■ **WHAT THIS TASK INVOLVES**
Each entry shown below is to be reproduced exactly.
::: SOURCE DATA
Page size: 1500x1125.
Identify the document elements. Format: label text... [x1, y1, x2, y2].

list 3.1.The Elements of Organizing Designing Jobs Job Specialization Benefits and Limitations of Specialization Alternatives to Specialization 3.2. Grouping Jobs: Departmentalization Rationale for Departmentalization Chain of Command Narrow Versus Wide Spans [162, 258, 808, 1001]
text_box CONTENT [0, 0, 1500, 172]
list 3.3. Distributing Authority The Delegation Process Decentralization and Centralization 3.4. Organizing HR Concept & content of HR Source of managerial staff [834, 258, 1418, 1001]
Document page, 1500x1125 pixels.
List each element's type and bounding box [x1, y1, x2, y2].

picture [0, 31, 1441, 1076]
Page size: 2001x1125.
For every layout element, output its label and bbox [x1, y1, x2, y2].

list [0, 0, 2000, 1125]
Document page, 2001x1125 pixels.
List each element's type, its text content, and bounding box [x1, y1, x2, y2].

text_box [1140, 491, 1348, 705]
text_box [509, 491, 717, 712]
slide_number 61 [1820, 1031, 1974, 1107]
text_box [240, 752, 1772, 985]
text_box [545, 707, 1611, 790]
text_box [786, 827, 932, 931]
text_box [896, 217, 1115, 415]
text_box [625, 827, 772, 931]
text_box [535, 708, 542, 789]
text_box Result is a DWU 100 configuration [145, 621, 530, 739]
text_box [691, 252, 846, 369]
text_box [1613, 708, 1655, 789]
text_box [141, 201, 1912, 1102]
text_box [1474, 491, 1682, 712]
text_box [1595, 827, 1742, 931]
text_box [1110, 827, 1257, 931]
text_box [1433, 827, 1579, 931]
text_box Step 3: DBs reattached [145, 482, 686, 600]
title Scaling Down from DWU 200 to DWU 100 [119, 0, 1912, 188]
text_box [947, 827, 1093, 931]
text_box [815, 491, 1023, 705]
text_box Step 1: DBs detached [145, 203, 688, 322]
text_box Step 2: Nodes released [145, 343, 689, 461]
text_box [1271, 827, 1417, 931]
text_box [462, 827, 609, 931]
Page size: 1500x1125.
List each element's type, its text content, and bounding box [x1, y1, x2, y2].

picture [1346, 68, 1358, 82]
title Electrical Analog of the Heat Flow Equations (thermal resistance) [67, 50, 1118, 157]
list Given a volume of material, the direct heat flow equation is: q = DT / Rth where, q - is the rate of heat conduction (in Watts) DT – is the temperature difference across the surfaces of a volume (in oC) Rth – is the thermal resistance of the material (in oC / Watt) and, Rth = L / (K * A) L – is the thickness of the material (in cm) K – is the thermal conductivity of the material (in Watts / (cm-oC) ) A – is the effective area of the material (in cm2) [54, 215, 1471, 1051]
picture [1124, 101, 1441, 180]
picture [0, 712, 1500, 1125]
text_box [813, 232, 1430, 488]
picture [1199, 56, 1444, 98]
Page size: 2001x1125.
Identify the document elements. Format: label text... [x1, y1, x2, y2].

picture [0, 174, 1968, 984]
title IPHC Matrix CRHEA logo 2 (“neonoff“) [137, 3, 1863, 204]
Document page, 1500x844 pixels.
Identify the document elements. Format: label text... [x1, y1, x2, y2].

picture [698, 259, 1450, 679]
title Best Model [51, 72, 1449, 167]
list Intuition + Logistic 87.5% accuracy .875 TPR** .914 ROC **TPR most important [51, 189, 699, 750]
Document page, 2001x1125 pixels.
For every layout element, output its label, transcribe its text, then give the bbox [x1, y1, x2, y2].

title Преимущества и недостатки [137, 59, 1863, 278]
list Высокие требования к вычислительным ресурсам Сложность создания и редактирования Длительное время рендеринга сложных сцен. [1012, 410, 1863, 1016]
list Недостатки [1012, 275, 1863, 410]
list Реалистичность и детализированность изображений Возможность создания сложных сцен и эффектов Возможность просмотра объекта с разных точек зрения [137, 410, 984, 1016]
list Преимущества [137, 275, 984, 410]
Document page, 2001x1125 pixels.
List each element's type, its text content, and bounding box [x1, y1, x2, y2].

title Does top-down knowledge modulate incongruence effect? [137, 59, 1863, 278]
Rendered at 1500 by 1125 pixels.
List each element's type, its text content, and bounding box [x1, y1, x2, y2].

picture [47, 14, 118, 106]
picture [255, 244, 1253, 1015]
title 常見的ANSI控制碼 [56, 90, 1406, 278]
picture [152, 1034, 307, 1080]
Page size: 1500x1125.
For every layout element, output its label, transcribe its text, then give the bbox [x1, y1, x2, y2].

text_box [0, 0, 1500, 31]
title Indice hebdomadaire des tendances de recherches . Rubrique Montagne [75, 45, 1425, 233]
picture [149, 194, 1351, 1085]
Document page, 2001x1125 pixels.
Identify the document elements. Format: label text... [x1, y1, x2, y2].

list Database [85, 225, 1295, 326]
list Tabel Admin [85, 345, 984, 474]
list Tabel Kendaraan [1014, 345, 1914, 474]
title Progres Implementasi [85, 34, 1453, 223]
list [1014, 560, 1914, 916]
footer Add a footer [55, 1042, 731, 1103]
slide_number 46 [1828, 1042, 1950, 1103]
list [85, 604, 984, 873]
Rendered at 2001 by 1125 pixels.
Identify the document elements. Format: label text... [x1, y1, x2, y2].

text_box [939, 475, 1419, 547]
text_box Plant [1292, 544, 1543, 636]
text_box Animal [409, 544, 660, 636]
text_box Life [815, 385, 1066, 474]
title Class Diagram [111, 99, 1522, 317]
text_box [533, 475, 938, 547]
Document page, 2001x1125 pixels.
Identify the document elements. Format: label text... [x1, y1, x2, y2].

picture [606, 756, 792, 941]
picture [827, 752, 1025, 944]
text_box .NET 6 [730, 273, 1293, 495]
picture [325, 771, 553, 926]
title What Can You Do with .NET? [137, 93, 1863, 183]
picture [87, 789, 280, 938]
::::::
■ **SOLUTION FOR THIS EXERCISE**
Page size: 1500x1125.
Identify the document elements. Format: label text... [x1, y1, x2, y2].

list 3.1.The Elements of Organizing Designing Jobs Job Specialization Benefits and Limitations of Specialization Alternatives to Specialization 3.2. Grouping Jobs: Departmentalization Rationale for Departmentalization Chain of Command Narrow Versus Wide Spans [162, 258, 808, 1001]
text_box CONTENT [0, 0, 1500, 172]
list 3.3. Distributing Authority The Delegation Process Decentralization and Centralization 3.4. Organizing HR Concept & content of HR Source of managerial staff [834, 258, 1418, 1001]
Document page, 1500x1125 pixels.
List each element's type and bounding box [x1, y1, x2, y2].

picture [0, 31, 1441, 1076]
Page size: 2001x1125.
For every layout element, output its label and bbox [x1, y1, x2, y2].

list [0, 0, 2000, 1125]
Document page, 2001x1125 pixels.
List each element's type, its text content, and bounding box [x1, y1, x2, y2].

text_box [1140, 491, 1348, 705]
text_box [509, 491, 717, 712]
slide_number 61 [1820, 1031, 1974, 1107]
text_box [240, 752, 1772, 985]
text_box [545, 707, 1611, 790]
text_box [786, 827, 932, 931]
text_box [896, 217, 1115, 415]
text_box [625, 827, 772, 931]
text_box [535, 708, 542, 789]
text_box Result is a DWU 100 configuration [145, 621, 530, 739]
text_box [691, 252, 846, 369]
text_box [1613, 708, 1655, 789]
text_box [141, 201, 1912, 1102]
text_box [1474, 491, 1682, 712]
text_box [1595, 827, 1742, 931]
text_box [1110, 827, 1257, 931]
text_box [1433, 827, 1579, 931]
text_box Step 3: DBs reattached [145, 482, 686, 600]
title Scaling Down from DWU 200 to DWU 100 [119, 0, 1912, 188]
text_box [947, 827, 1093, 931]
text_box [815, 491, 1023, 705]
text_box Step 1: DBs detached [145, 203, 688, 322]
text_box Step 2: Nodes released [145, 343, 689, 461]
text_box [1271, 827, 1417, 931]
text_box [462, 827, 609, 931]
Page size: 1500x1125.
List each element's type, its text content, and bounding box [x1, y1, x2, y2].

picture [1346, 68, 1358, 82]
title Electrical Analog of the Heat Flow Equations (thermal resistance) [67, 50, 1118, 157]
list Given a volume of material, the direct heat flow equation is: q = DT / Rth where, q - is the rate of heat conduction (in Watts) DT – is the temperature difference across the surfaces of a volume (in oC) Rth – is the thermal resistance of the material (in oC / Watt) and, Rth = L / (K * A) L – is the thickness of the material (in cm) K – is the thermal conductivity of the material (in Watts / (cm-oC) ) A – is the effective area of the material (in cm2) [54, 215, 1471, 1051]
picture [1124, 101, 1441, 180]
picture [0, 712, 1500, 1125]
text_box [813, 232, 1430, 488]
picture [1199, 56, 1444, 98]
Page size: 2001x1125.
Identify the document elements. Format: label text... [x1, y1, x2, y2].

picture [0, 174, 1968, 984]
title IPHC Matrix CRHEA logo 2 (“neonoff“) [137, 3, 1863, 204]
Document page, 1500x844 pixels.
Identify the document elements. Format: label text... [x1, y1, x2, y2].

picture [698, 259, 1450, 679]
title Best Model [51, 72, 1449, 167]
list Intuition + Logistic 87.5% accuracy .875 TPR** .914 ROC **TPR most important [51, 189, 699, 750]
Document page, 2001x1125 pixels.
For every layout element, output its label, transcribe its text, then give the bbox [x1, y1, x2, y2].

title Преимущества и недостатки [137, 59, 1863, 278]
list Высокие требования к вычислительным ресурсам Сложность создания и редактирования Длительное время рендеринга сложных сцен. [1012, 410, 1863, 1016]
list Недостатки [1012, 275, 1863, 410]
list Реалистичность и детализированность изображений Возможность создания сложных сцен и эффектов Возможность просмотра объекта с разных точек зрения [137, 410, 984, 1016]
list Преимущества [137, 275, 984, 410]
Document page, 2001x1125 pixels.
List each element's type, its text content, and bounding box [x1, y1, x2, y2].

title Does top-down knowledge modulate incongruence effect? [137, 59, 1863, 278]
Rendered at 1500 by 1125 pixels.
List each element's type, its text content, and bounding box [x1, y1, x2, y2].

picture [47, 14, 118, 106]
picture [255, 244, 1253, 1015]
title 常見的ANSI控制碼 [56, 90, 1406, 278]
picture [152, 1034, 307, 1080]
Page size: 1500x1125.
For every layout element, output its label, transcribe its text, then give the bbox [x1, y1, x2, y2].

text_box [0, 0, 1500, 31]
title Indice hebdomadaire des tendances de recherches . Rubrique Montagne [75, 45, 1425, 233]
picture [149, 194, 1351, 1085]
Document page, 2001x1125 pixels.
Identify the document elements. Format: label text... [x1, y1, x2, y2].

list Database [85, 225, 1295, 326]
list Tabel Admin [85, 345, 984, 474]
list Tabel Kendaraan [1014, 345, 1914, 474]
title Progres Implementasi [85, 34, 1453, 223]
list [1014, 560, 1914, 916]
footer Add a footer [55, 1042, 731, 1103]
slide_number 46 [1828, 1042, 1950, 1103]
list [85, 604, 984, 873]
Rendered at 2001 by 1125 pixels.
Identify the document elements. Format: label text... [x1, y1, x2, y2].

text_box [939, 475, 1419, 547]
text_box Plant [1292, 544, 1543, 636]
text_box Animal [409, 544, 660, 636]
text_box Life [815, 385, 1066, 474]
title Class Diagram [111, 99, 1522, 317]
text_box [533, 475, 938, 547]
Document page, 2001x1125 pixels.
Identify the document elements. Format: label text... [x1, y1, x2, y2].

picture [606, 756, 792, 941]
picture [827, 752, 1025, 944]
text_box .NET 6 [730, 273, 1293, 495]
picture [325, 771, 553, 926]
title What Can You Do with .NET? [137, 93, 1863, 183]
picture [87, 789, 280, 938]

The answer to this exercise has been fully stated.